• [Your assignment]: Write out the listing exactly as it is given.

• [Data section]:
# # #

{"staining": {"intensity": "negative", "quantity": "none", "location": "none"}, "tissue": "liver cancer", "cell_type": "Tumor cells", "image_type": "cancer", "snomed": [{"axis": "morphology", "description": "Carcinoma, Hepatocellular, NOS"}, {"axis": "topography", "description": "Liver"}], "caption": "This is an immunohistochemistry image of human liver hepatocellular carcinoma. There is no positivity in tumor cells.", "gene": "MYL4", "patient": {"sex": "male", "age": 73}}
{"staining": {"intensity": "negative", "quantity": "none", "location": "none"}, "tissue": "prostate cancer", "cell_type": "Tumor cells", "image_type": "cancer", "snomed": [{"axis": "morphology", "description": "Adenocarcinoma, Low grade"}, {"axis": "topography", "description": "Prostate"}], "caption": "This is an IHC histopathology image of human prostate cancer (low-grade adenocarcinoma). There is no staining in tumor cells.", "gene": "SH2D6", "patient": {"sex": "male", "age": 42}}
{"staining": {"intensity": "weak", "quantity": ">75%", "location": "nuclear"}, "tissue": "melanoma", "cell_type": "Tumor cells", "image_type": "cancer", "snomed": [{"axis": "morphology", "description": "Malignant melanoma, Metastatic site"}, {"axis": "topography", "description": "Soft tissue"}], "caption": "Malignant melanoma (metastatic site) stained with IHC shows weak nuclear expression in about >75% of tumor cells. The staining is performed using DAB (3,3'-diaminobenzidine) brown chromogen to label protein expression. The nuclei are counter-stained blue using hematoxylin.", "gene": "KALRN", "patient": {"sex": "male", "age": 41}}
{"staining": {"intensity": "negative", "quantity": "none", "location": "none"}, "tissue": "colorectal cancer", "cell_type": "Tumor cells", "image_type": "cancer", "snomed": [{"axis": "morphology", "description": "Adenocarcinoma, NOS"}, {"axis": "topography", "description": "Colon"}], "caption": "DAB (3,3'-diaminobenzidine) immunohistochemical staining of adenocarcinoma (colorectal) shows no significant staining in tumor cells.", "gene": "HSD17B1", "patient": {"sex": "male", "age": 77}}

# # #

• [Written answer]:
{"staining": {"intensity": "negative", "quantity": "none", "location": "none"}, "tissue": "liver cancer", "cell_type": "Tumor cells", "image_type": "cancer", "snomed": [{"axis": "morphology", "description": "Carcinoma, Hepatocellular, NOS"}, {"axis": "topography", "description": "Liver"}], "caption": "This is an immunohistochemistry image of human liver hepatocellular carcinoma. There is no positivity in tumor cells.", "gene": "MYL4", "patient": {"sex": "male", "age": 73}}
{"staining": {"intensity": "negative", "quantity": "none", "location": "none"}, "tissue": "prostate cancer", "cell_type": "Tumor cells", "image_type": "cancer", "snomed": [{"axis": "morphology", "description": "Adenocarcinoma, Low grade"}, {"axis": "topography", "description": "Prostate"}], "caption": "This is an IHC histopathology image of human prostate cancer (low-grade adenocarcinoma). There is no staining in tumor cells.", "gene": "SH2D6", "patient": {"sex": "male", "age": 42}}
{"staining": {"intensity": "weak", "quantity": ">75%", "location": "nuclear"}, "tissue": "melanoma", "cell_type": "Tumor cells", "image_type": "cancer", "snomed": [{"axis": "morphology", "description": "Malignant melanoma, Metastatic site"}, {"axis": "topography", "description": "Soft tissue"}], "caption": "Malignant melanoma (metastatic site) stained with IHC shows weak nuclear expression in about >75% of tumor cells. The staining is performed using DAB (3,3'-diaminobenzidine) brown chromogen to label protein expression. The nuclei are counter-stained blue using hematoxylin.", "gene": "KALRN", "patient": {"sex": "male", "age": 41}}
{"staining": {"intensity": "negative", "quantity": "none", "location": "none"}, "tissue": "colorectal cancer", "cell_type": "Tumor cells", "image_type": "cancer", "snomed": [{"axis": "morphology", "description": "Adenocarcinoma, NOS"}, {"axis": "topography", "description": "Colon"}], "caption": "DAB (3,3'-diaminobenzidine) immunohistochemical staining of adenocarcinoma (colorectal) shows no significant staining in tumor cells.", "gene": "HSD17B1", "patient": {"sex": "male", "age": 77}}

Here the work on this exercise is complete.